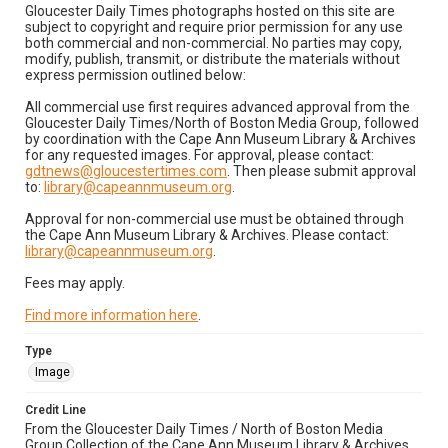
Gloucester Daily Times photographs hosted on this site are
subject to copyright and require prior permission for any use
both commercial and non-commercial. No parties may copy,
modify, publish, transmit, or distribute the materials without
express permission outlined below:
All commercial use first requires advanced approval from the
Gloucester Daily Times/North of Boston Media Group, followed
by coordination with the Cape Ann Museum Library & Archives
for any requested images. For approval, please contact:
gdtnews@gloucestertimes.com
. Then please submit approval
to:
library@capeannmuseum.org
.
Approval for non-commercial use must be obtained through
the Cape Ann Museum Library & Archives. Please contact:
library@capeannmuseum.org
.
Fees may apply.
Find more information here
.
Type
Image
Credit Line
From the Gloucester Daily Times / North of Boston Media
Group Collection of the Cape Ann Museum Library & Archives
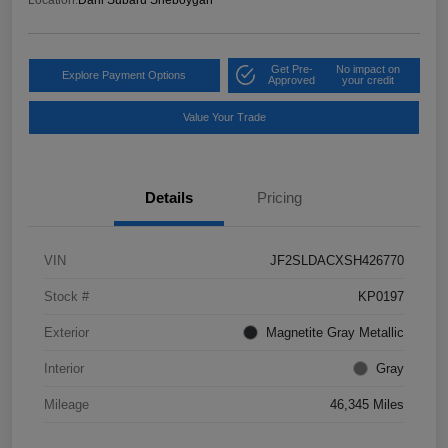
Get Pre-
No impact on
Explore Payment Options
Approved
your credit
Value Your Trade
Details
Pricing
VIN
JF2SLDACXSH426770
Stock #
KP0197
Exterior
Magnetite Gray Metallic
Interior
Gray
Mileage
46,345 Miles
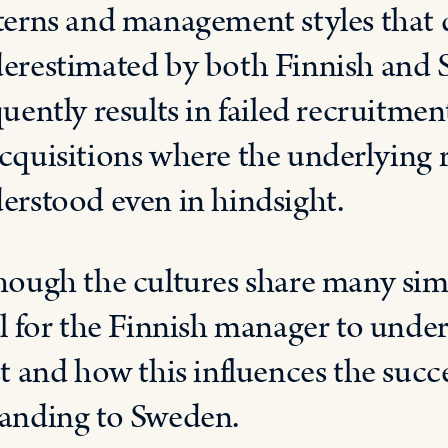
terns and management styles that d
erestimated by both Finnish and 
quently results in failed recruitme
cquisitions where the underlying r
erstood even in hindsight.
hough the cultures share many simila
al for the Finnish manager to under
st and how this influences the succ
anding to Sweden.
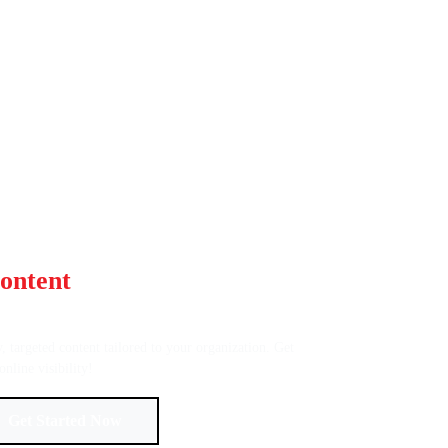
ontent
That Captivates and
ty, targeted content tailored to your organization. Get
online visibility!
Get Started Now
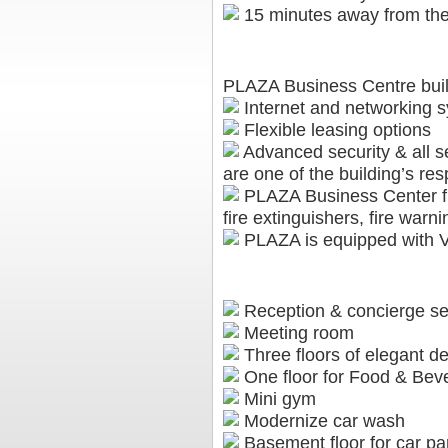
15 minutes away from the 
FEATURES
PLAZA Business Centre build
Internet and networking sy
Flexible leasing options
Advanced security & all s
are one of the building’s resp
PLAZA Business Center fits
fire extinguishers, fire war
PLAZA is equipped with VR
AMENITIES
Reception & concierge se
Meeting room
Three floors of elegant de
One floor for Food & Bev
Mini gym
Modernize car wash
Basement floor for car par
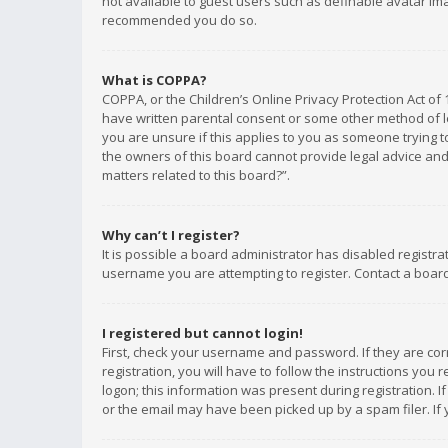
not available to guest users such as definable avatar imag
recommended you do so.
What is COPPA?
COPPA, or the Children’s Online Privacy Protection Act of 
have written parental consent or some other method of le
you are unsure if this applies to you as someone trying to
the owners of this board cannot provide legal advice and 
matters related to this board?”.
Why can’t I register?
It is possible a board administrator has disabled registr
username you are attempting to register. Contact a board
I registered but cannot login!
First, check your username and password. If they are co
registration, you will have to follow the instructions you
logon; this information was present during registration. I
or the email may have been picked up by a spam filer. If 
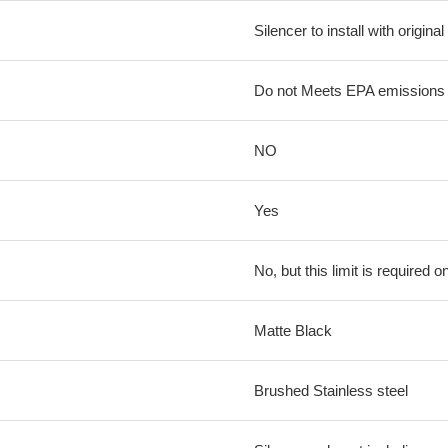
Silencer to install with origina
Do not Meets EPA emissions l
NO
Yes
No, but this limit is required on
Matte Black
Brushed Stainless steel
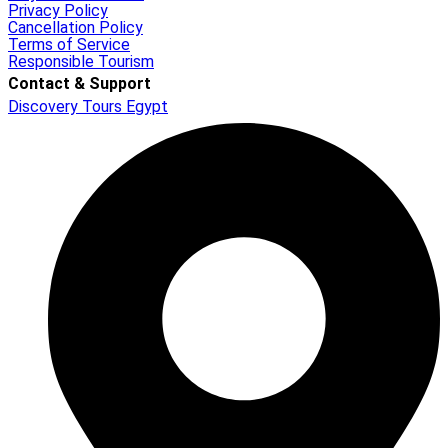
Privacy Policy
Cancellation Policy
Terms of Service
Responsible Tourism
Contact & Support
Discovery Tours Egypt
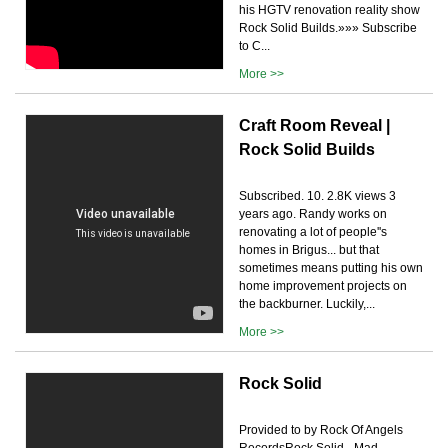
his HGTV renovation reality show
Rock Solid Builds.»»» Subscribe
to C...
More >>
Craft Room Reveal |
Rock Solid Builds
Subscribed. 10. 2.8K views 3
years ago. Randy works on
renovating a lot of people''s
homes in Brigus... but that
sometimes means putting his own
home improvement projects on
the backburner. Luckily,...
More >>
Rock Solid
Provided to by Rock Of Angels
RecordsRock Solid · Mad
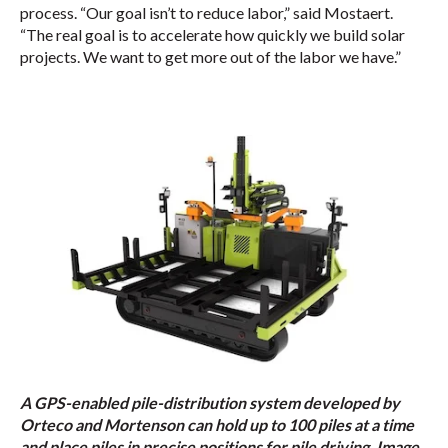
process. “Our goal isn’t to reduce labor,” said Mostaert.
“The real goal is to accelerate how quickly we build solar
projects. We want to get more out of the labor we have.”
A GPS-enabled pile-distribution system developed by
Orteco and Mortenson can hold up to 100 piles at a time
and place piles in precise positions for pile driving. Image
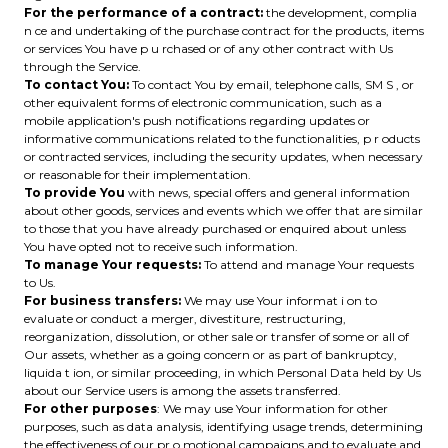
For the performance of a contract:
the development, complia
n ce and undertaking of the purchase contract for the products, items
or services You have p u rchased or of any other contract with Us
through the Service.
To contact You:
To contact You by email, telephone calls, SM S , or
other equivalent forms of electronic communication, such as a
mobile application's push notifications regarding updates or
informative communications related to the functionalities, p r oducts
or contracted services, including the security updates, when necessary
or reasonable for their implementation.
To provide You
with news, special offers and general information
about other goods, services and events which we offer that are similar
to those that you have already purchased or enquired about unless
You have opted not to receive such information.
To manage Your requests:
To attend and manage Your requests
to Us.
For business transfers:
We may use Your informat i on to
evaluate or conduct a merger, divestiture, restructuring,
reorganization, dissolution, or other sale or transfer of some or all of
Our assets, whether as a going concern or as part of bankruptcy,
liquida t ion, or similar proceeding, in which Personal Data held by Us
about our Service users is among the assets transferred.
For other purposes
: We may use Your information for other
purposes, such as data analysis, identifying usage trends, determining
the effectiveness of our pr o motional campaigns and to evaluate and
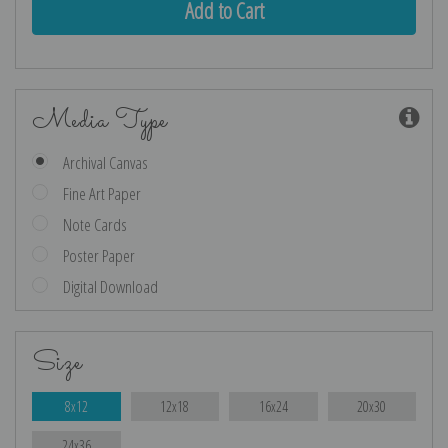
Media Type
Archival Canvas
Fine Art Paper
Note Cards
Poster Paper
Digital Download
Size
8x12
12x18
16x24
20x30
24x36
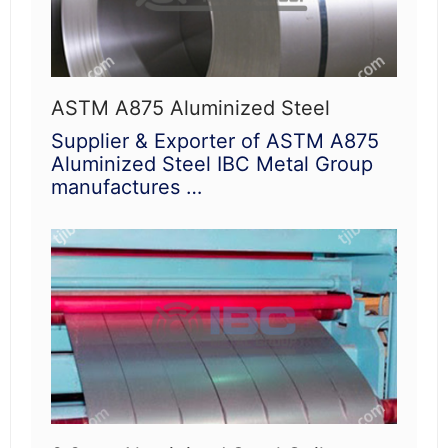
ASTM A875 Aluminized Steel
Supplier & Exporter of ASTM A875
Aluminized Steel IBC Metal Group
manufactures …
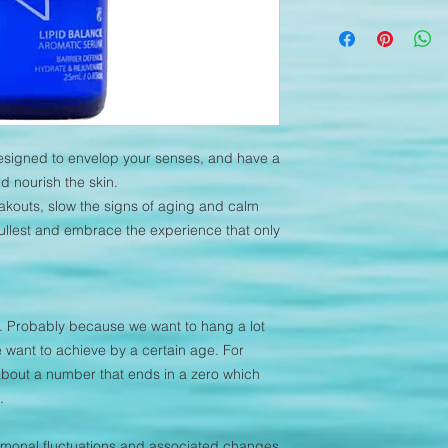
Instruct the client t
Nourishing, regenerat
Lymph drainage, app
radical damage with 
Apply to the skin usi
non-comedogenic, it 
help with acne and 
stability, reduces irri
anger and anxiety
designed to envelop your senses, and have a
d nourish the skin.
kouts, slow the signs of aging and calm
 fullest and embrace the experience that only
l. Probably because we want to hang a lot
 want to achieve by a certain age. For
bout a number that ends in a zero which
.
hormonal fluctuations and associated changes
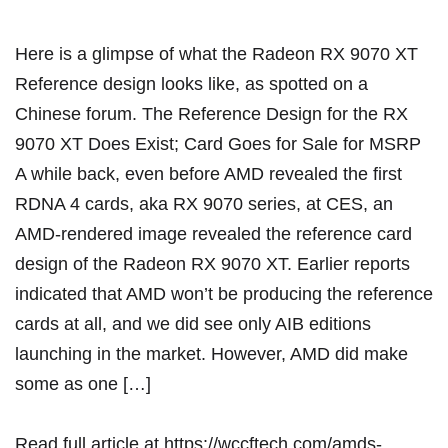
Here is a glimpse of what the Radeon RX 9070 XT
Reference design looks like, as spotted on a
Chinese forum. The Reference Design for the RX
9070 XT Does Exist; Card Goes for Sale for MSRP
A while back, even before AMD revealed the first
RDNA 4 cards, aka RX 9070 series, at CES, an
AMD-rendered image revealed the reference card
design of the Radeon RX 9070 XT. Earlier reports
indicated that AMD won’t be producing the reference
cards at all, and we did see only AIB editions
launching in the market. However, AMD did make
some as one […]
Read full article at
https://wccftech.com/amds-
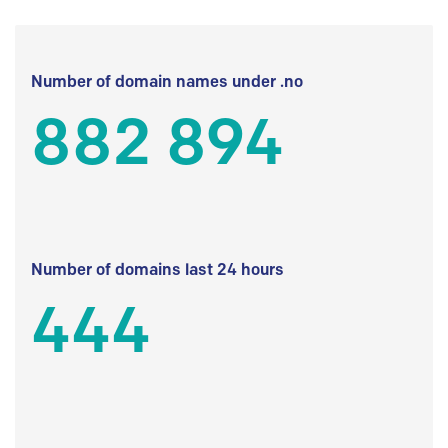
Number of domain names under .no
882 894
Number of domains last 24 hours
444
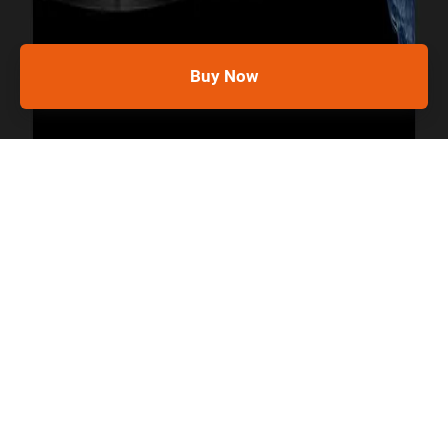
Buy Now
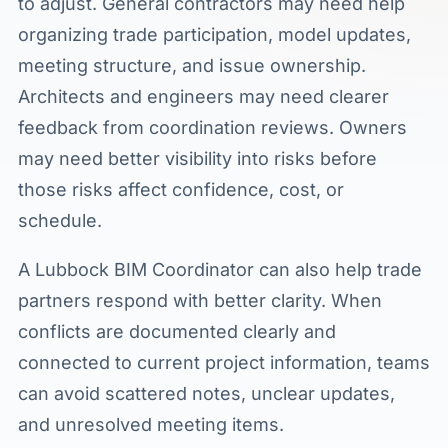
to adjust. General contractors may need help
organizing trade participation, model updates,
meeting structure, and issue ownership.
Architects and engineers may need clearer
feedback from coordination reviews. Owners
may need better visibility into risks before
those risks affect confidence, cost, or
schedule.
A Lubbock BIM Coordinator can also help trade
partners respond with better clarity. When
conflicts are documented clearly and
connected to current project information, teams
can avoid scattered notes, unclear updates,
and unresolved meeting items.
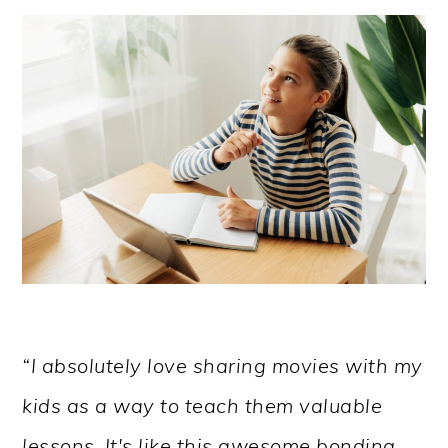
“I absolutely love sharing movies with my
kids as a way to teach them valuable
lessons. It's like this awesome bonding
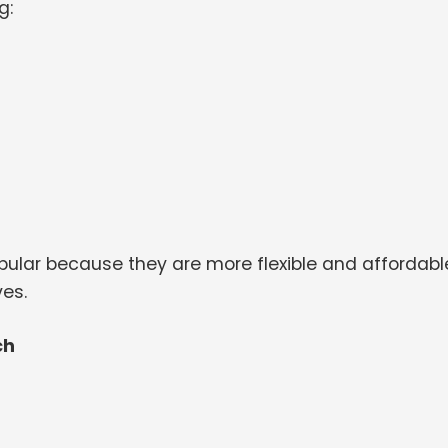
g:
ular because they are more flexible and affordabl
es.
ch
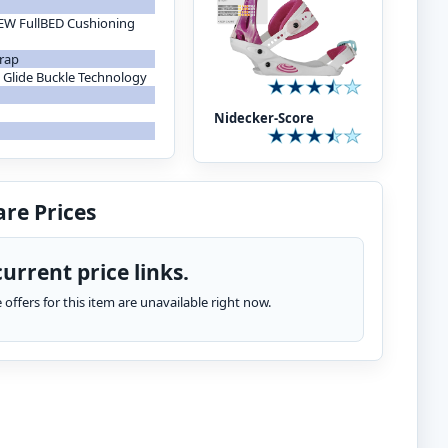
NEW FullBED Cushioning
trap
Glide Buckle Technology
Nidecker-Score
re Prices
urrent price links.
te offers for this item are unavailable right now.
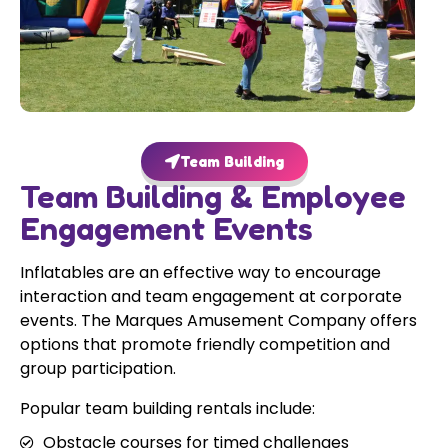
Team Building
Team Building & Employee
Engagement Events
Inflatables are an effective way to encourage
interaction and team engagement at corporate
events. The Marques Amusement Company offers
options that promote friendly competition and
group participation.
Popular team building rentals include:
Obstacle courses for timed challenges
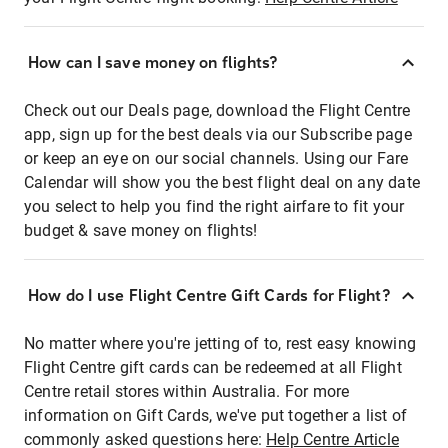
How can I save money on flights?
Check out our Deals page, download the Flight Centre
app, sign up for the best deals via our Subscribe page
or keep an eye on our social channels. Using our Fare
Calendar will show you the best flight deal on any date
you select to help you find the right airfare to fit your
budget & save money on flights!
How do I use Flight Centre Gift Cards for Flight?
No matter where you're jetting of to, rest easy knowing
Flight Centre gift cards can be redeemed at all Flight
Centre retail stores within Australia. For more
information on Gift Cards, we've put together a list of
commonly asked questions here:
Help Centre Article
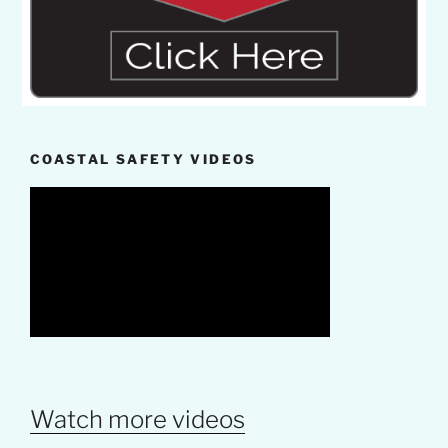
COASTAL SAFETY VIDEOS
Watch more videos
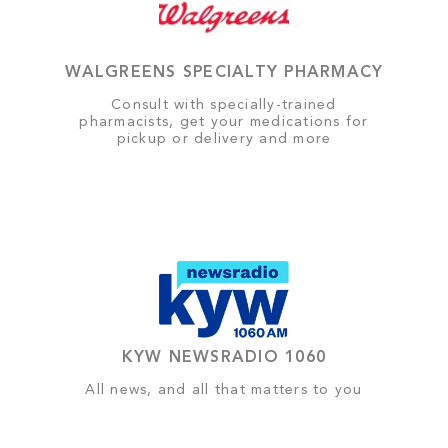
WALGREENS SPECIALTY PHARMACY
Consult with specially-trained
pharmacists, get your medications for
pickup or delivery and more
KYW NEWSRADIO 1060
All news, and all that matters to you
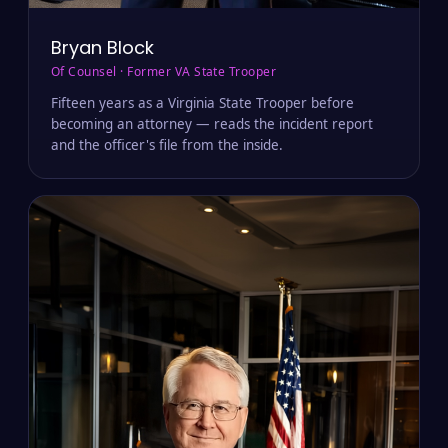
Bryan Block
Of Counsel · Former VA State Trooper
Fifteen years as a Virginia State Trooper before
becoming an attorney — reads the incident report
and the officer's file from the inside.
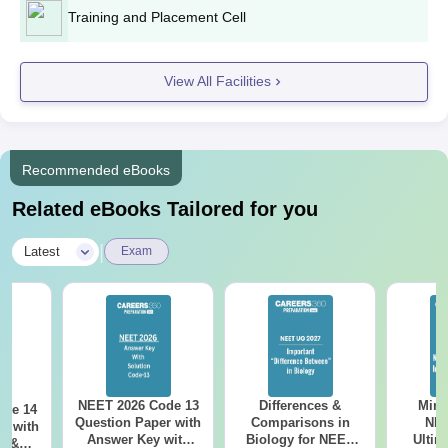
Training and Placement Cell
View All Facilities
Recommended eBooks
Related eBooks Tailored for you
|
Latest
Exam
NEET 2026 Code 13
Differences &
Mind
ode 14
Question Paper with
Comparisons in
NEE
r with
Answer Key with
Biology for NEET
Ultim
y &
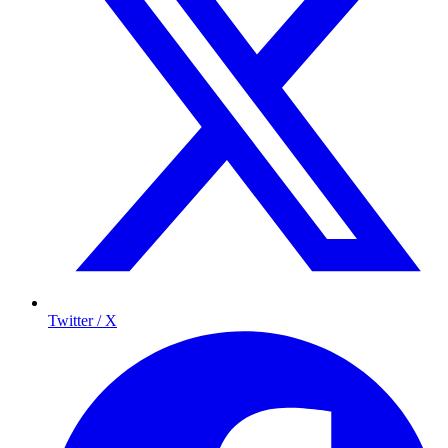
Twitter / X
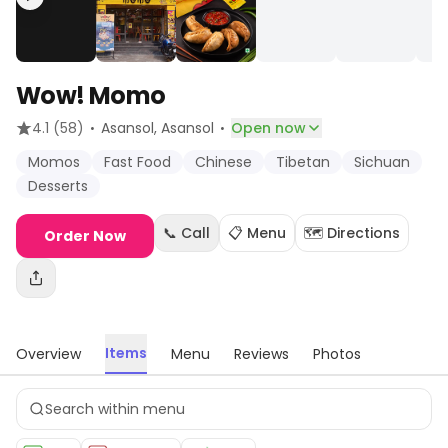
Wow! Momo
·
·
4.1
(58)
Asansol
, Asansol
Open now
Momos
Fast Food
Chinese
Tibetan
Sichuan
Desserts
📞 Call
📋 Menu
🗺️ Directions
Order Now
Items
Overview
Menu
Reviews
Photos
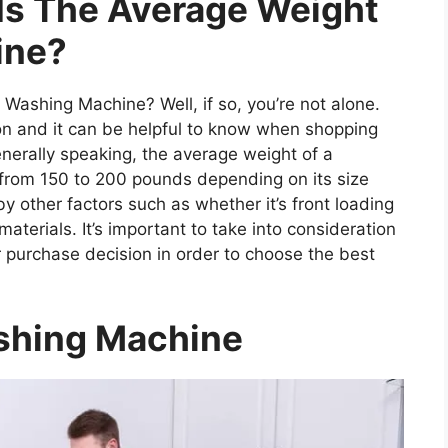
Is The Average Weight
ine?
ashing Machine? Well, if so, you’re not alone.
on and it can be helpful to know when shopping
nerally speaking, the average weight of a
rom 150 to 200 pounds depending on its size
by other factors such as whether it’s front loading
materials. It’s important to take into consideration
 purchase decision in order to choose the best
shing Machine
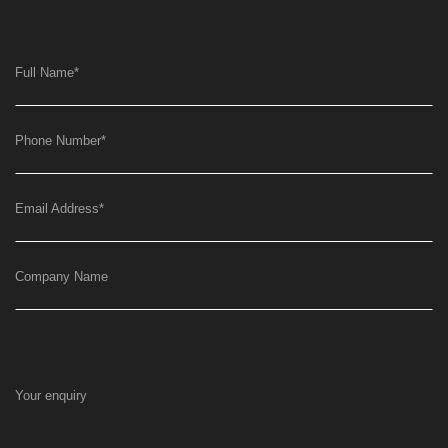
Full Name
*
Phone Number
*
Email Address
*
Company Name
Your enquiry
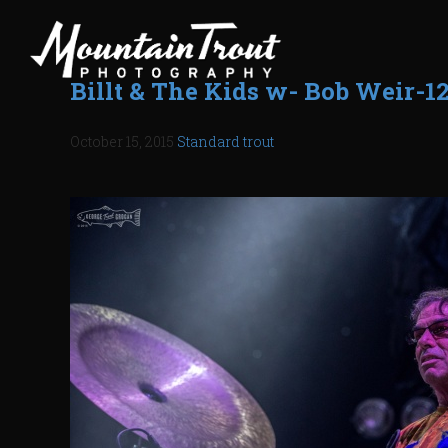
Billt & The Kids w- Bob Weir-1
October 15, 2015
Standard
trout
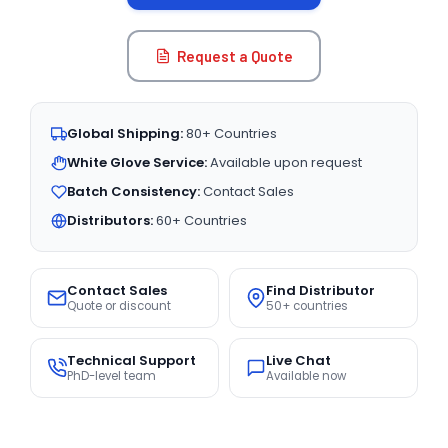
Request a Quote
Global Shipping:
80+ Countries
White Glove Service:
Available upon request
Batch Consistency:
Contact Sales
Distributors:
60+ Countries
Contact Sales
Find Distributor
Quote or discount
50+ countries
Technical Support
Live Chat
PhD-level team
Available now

——

PROBLEM TO SOLVE = Pictures aside, print exactly the lines above starting with the one containing "logon; this information" and going on through the one containing "the backburner. Luckily,...".

ANSWER BELOW =
logon; this information was present during registration. I
or the email may have been picked up by a spam filer. If 
Silencer to install with origina
Do not Meets EPA emissions l
NO
Yes
No, but this limit is required on
Matte Black
Brushed Stainless steel
Privacy Policy
Cancellation Policy
Terms of Service
Responsible Tourism
Contact & Support
Discovery Tours Egypt
his HGTV renovation reality show
Rock Solid Builds.»»» Subscribe
to C...
More >>
Craft Room Reveal |
Rock Solid Builds
Subscribed. 10. 2.8K views 3
years ago. Randy works on
renovating a lot of people''s
homes in Brigus... but that
sometimes means putting his own
home improvement projects on
the backburner. Luckily,...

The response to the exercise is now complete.